Words of a show judge: "It's a rabbit, not a suitcase."

I slide one hand between the front legs and the other under their rump and scoop them up. If I have a wild one, that's when they get scruffed. I have long fingernails, so when I scruff, they get clawed too.


----------



## Caprice Acres (Mar 6, 2005)

To haul mine out of my cages, I often have to grab them by the scruff. But, I put them in my lap/in a carry bin/on my chest as quick as possible. I either carry them like a football or put their front feet on my chest (head under my chin) and hold their butt up with an arm. Most of my Silver Fox let me do this - I wouldn't dare with my NZW's or NZW crosses.  

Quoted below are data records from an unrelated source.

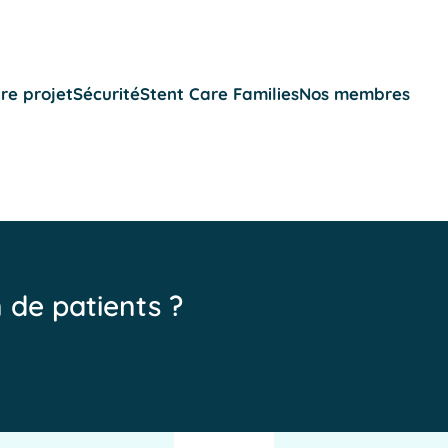
re projet
Sécurité
Stent Care Families
Nos membres
n de patients ?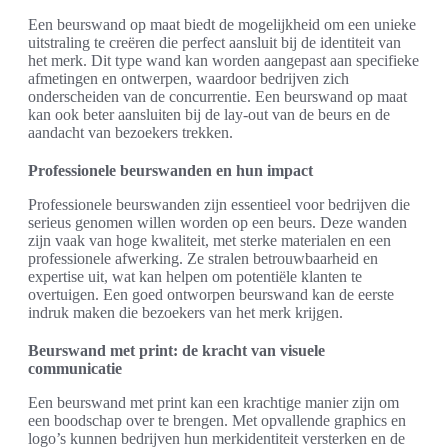
Een beurswand op maat biedt de mogelijkheid om een unieke
uitstraling te creëren die perfect aansluit bij de identiteit van
het merk. Dit type wand kan worden aangepast aan specifieke
afmetingen en ontwerpen, waardoor bedrijven zich
onderscheiden van de concurrentie. Een beurswand op maat
kan ook beter aansluiten bij de lay-out van de beurs en de
aandacht van bezoekers trekken.
Professionele beurswanden en hun impact
Professionele beurswanden zijn essentieel voor bedrijven die
serieus genomen willen worden op een beurs. Deze wanden
zijn vaak van hoge kwaliteit, met sterke materialen en een
professionele afwerking. Ze stralen betrouwbaarheid en
expertise uit, wat kan helpen om potentiële klanten te
overtuigen. Een goed ontworpen beurswand kan de eerste
indruk maken die bezoekers van het merk krijgen.
Beurswand met print: de kracht van visuele
communicatie
Een beurswand met print kan een krachtige manier zijn om
een boodschap over te brengen. Met opvallende graphics en
logo’s kunnen bedrijven hun merkidentiteit versterken en de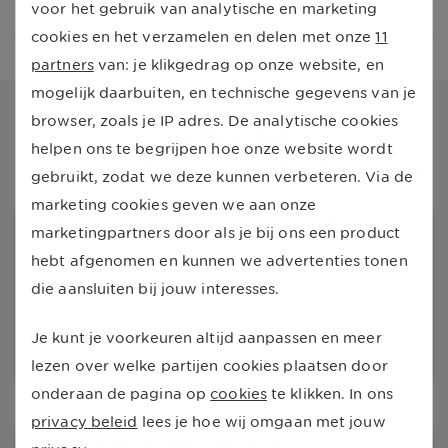
voor het gebruik van analytische en marketing
wachttijd)
cookies en het verzamelen en delen met onze
11
partners
van: je klikgedrag op onze website, en
mogelijk daarbuiten, en technische gegevens van je
browser, zoals je IP adres. De analytische cookies
Handige info
helpen ons te begrijpen hoe onze website wordt
over onze tandartsverzekeringen
gebruikt, zodat we deze kunnen verbeteren. Via de
marketing cookies geven we aan onze
Vergoeding tandarts basisverzekering
marketingpartners door als je bij ons een product
Tot 18 jaar
worden de meest voorkomende
hebt afgenomen en kunnen we advertenties tonen
tandartsbehandelingen vergoed door de
die aansluiten bij jouw interesses.
basisverzekering.
Vanaf 18 jaar
worden
Je kunt je voorkeuren altijd aanpassen en meer
tandartskosten alleen vergoed uit een
lezen over welke partijen cookies plaatsen door
tandartsverzekering.
onderaan de pagina op
cookies
te klikken. In ons
privacy beleid
lees je hoe wij omgaan met jouw
Tandartskosten declareren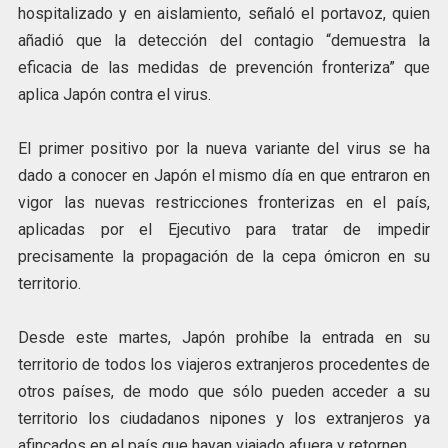
hospitalizado y en aislamiento, señaló el portavoz, quien
añadió que la detección del contagio “demuestra la
eficacia de las medidas de prevención fronteriza” que
aplica Japón contra el virus.
El primer positivo por la nueva variante del virus se ha
dado a conocer en Japón el mismo día en que entraron en
vigor las nuevas restricciones fronterizas en el país,
aplicadas por el Ejecutivo para tratar de impedir
precisamente la propagación de la cepa ómicron en su
territorio.
Desde este martes, Japón prohíbe la entrada en su
territorio de todos los viajeros extranjeros procedentes de
otros países, de modo que sólo pueden acceder a su
territorio los ciudadanos nipones y los extranjeros ya
afincados en el país que hayan viajado afuera y retornen.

I find the easiest is just to keep a bin by the cages that I can set them in and carry them wherever I need them. NO scratches!


----------



## pfaubush (Aug 17, 2009)

Some of mine I can scoop. Some I have to scruff (but support by the rump), or there is some serious bloodletting! I just get them into the football position as soon as I can.


----------



## byexample (Aug 28, 2009)

Every time I've tried to "scoop" a rabbit by the belly I've gotten tore up pretty good. So I have to scruff rabbits to get them out of the cage but I make sure to support their weight with my other hand as quickly as possible. For a full grown rabbit it seems a bit rough to haul them around by the scruff for any length of time.


----------



## hotzcatz (Oct 16, 2007)

Ours get scooped up but they like to come out of their cage and get brushed. I'm not sure if it's the breed, English Angora, or the treats they've come to expect while getting brushed. They do get handled a lot, though, since they need a lot of brushing so perhaps the training/handling makes a difference?


----------



## Moppsy (Aug 3, 2020)

I can’t get my Californian does by the scruff! They are 6 months old and I just bred one for the first time. When I tried scruffing she tightened up her skin so I couldn’t get anything ! I finally resorted to catching her by the ears, I pulled her over to me by the ears, then put my other hand under her butt! Once out of the cage, I could turn loose of the ears! I don’t want to use their ears to get them out, but I don’t know what else to do!


----------



## Gayle in KY (May 13, 2002)

Depends on the rabbit. If it's a biter, I grab the scruff and hold it, but put it's weight on the rump in my other hand. If it's not a biter, I just pick it up like a puppy. Babies just get scooped up.


----------



## a7736100 (Jun 4, 2009)

I have small breed Dutch and Lionheads. i grab them on thier back in front of their hind legs. My thumb on one side and the other fingers on the other side right in front of the hip joints. Their legs hangs down and cannot kick. I then bring them to my chest.


----------